Esposti al sole coperti da sottili garze bianche per evitare il contatto con mosche e altri insetti, vanno quotidianamente rivoltati, ritirati ogni sera e messi al riparo in caso di pioggia per evitare che l’umidità notturna e la pioggia li bagnino, pregiudicando e allungando il periodo di essiccazione al termine del quale vengono infornati.
Per garantire una migliore conservazione in molte zone si usa immergere i fichi ormai essiccati in acqua bollente per circa due minuti (alcuni usano acqua di mare o una soluzione salina di cloruro di sodio), facendoli poi ben asciugare prima di infornarli.
Di solito i fichi vengono infilati a formare una coroncina profumata di mirto oppure impilati su falde di canna o su stecchi di Ampelodesmos mauritanicus, pianta utilizzata nei lavori agricoli, il cui nome infatti significa legame “desmos” – per la vite “ampelos”, e molto diffusa in tutti i paesi che si affacciano sul Mediterraneo.
Spesso, prima di essere infornati, vengono farciti con gherigli di noce o mandorle, profumati con scorzette d’arancia e foglie di alloro e cosparsi di zucchero e cannella.

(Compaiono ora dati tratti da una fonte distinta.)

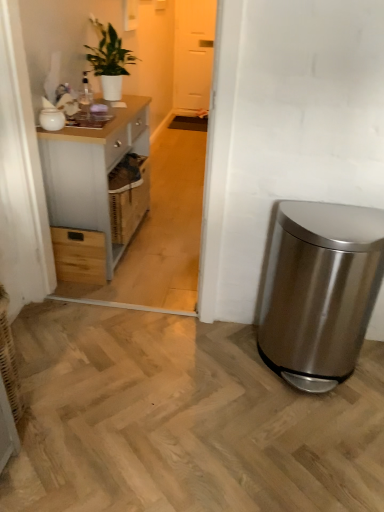
Question: From the image's perspective, would you say light gray wood cabinet at left is shown under white glossy jar at upper left?

Choices:
 (A) yes
 (B) no

Answer: (A)

Question: Is the depth of light gray wood cabinet at left greater than that of white glossy jar at upper left?

Choices:
 (A) no
 (B) yes

Answer: (A)

Question: Does light gray wood cabinet at left turn towards white glossy jar at upper left?

Choices:
 (A) no
 (B) yes

Answer: (A)

Question: Is light gray wood cabinet at left positioned far away from white glossy jar at upper left?

Choices:
 (A) no
 (B) yes

Answer: (A)

Question: Is light gray wood cabinet at left beside white glossy jar at upper left?

Choices:
 (A) yes
 (B) no

Answer: (B)

Question: Considering the positions of wooden drawer at left and green glossy plant at upper left in the image, is wooden drawer at left wider or thinner than green glossy plant at upper left?

Choices:
 (A) thin
 (B) wide

Answer: (A)

Question: From a real-world perspective, is wooden drawer at left above or below green glossy plant at upper left?

Choices:
 (A) below
 (B) above

Answer: (A)

Question: From the image's perspective, relative to green glossy plant at upper left, is wooden drawer at left above or below?

Choices:
 (A) below
 (B) above

Answer: (A)

Question: Is wooden drawer at left to the left or to the right of green glossy plant at upper left in the image?

Choices:
 (A) left
 (B) right

Answer: (A)

Question: Is point (84, 247) closer or farther from the camera than point (291, 250)?

Choices:
 (A) farther
 (B) closer

Answer: (A)

Question: In terms of size, does wooden drawer at left appear bigger or smaller than stainless steel trash can at lower right?

Choices:
 (A) small
 (B) big

Answer: (A)

Question: In terms of width, does wooden drawer at left look wider or thinner when compared to stainless steel trash can at lower right?

Choices:
 (A) wide
 (B) thin

Answer: (B)

Question: Considering the positions of wooden drawer at left and stainless steel trash can at lower right in the image, is wooden drawer at left taller or shorter than stainless steel trash can at lower right?

Choices:
 (A) tall
 (B) short

Answer: (B)

Question: Considering the positions of wooden drawer at left and white glossy jar at upper left in the image, is wooden drawer at left taller or shorter than white glossy jar at upper left?

Choices:
 (A) short
 (B) tall

Answer: (B)

Question: From a real-world perspective, is wooden drawer at left above or below white glossy jar at upper left?

Choices:
 (A) below
 (B) above

Answer: (A)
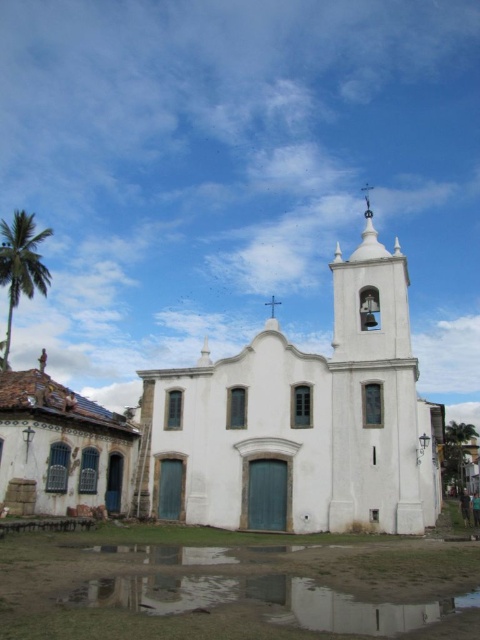
Is rustic clay roof tiles at lower left closer to the viewer compared to green leafy palm tree at left?

Yes, rustic clay roof tiles at lower left is closer to the viewer.

Can you confirm if rustic clay roof tiles at lower left is wider than green leafy palm tree at left?

Indeed, rustic clay roof tiles at lower left has a greater width compared to green leafy palm tree at left.

Is point (37, 413) positioned after point (46, 230)?

No, (37, 413) is in front of (46, 230).

Identify the location of rustic clay roof tiles at lower left. The image size is (480, 640). (62, 444).

What do you see at coordinates (300, 420) in the screenshot? The image size is (480, 640). I see `white stucco chapel at center` at bounding box center [300, 420].

Who is shorter, white stucco chapel at center or rustic clay roof tiles at lower left?

Standing shorter between the two is rustic clay roof tiles at lower left.

What are the coordinates of `white stucco chapel at center` in the screenshot? It's located at (300, 420).

Is white stucco chapel at center taller than green leafy palm tree at left?

Indeed, white stucco chapel at center has a greater height compared to green leafy palm tree at left.

Which is in front, point (391, 486) or point (10, 244)?

Point (391, 486)

Find the location of a particular element. This screenshot has height=640, width=480. white stucco chapel at center is located at coordinates (300, 420).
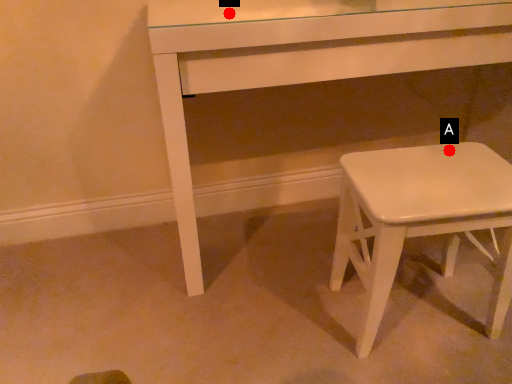
Question: Two points are circled on the image, labeled by A and B beside each circle. Which point appears farthest from the camera in this image?

Choices:
 (A) A is further
 (B) B is further

Answer: (A)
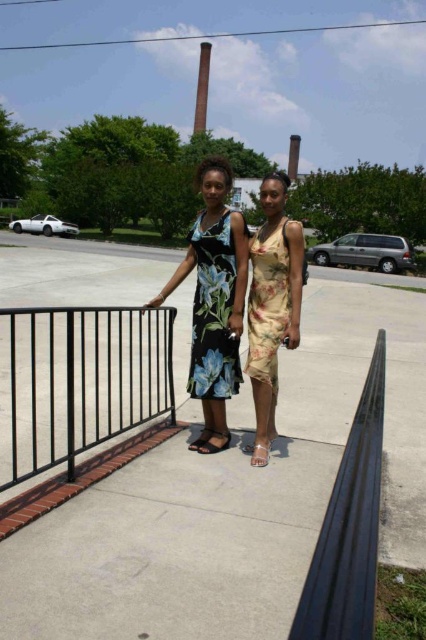
Does floral dress at center have a greater width compared to yellow floral dress at center?

No, floral dress at center is not wider than yellow floral dress at center.

Who is lower down, floral dress at center or yellow floral dress at center?

floral dress at center

Describe the element at coordinates (215, 292) in the screenshot. The width and height of the screenshot is (426, 640). I see `floral dress at center` at that location.

Where is `floral dress at center`? The width and height of the screenshot is (426, 640). floral dress at center is located at coordinates (215, 292).

The height and width of the screenshot is (640, 426). Describe the element at coordinates (77, 381) in the screenshot. I see `black metal railing at left` at that location.

Does point (11, 420) come farther from viewer compared to point (261, 320)?

No, (11, 420) is in front of (261, 320).

Locate an element on the screen. The image size is (426, 640). black metal railing at left is located at coordinates (77, 381).

Which is in front, point (256, 440) or point (192, 442)?

Point (256, 440) is more forward.

Is matte beige sandal at lower center thinner than black leather sandal at center?

Yes.

This screenshot has height=640, width=426. What are the coordinates of `matte beige sandal at lower center` in the screenshot? It's located at (259, 452).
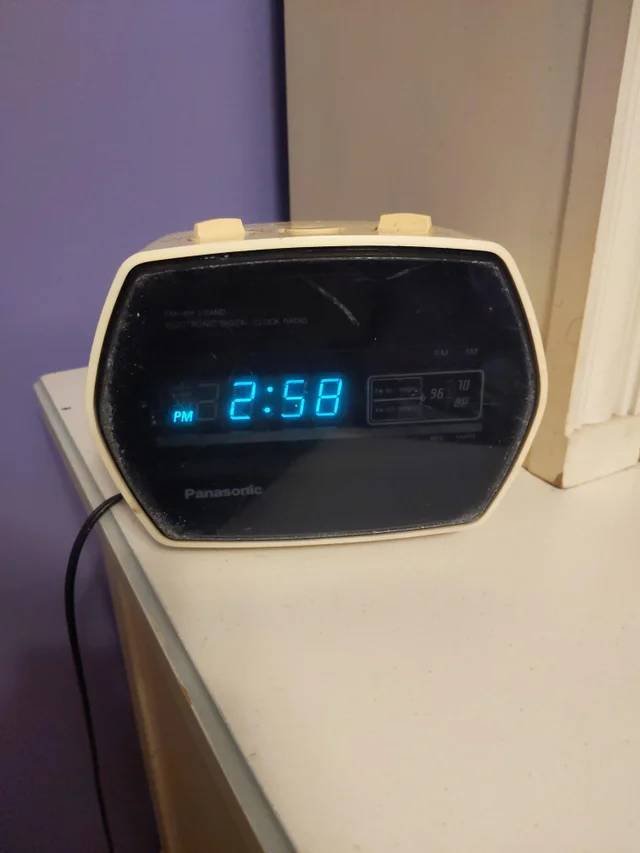
Identify the location of brandtable top. This screenshot has height=853, width=640. (217, 492), (434, 635).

Con le coppie intrecciate farcite si preparano le Crocette calabresi.
Si usa anche aromatizzare i fichi ricoperti del loro miele avvolgendoli in foglie di cedro, di arancio o di limone legate da un filo di ginestra o interi ben stretti a palla o farciti in piccoli pacchetti.
Il passaggio nel forno a legna, che non deve essere troppo caldo e che deve durare il tempo necessario a farli diventare dorati, avviene su graticci di canne o di ulivo ricoperti di foglie di fico, spesso insieme a foglie di alloro e semi di finocchietto selvatico.
In passato si conservavano per il consumo invernale in madie di legno, oggi le scatole di latta si prestano bene a trattenere gli aromi e a mantenerne la giusta morbidezza fino alla primavera.
La patina bianca che ricoprirà con il tempo la superficie non è segno di cattiva conservazione ma è dovuta all’affiorare degli zuccheri.
La produzione di fichi secchi è storicamente mediterranea. In Italia è tipica delle regioni meridionali che hanno a disposizione varietà di pregio come il Dottato da cui derivano il Fico bianco del Cilento e il Fico di Cosenza, entrambi con Denominazione di Origine Protetta.
La Turchia realizza una della maggiori produzioni mondiali con la varietà Fico di Smirne prodotta nella regione d’Izmir, l’antica Smirne: i fichi seccano direttamente sull’albero e cadono da soli quando il picciolo è appassito, vengono raccolti e messi al sole.
Preparazioni moderne sono i fichi ricoperti di cioccolato, soprattutto fondente, e i bocconcini realizzati con fichi triturati e aromatizzati con spezie e liquori.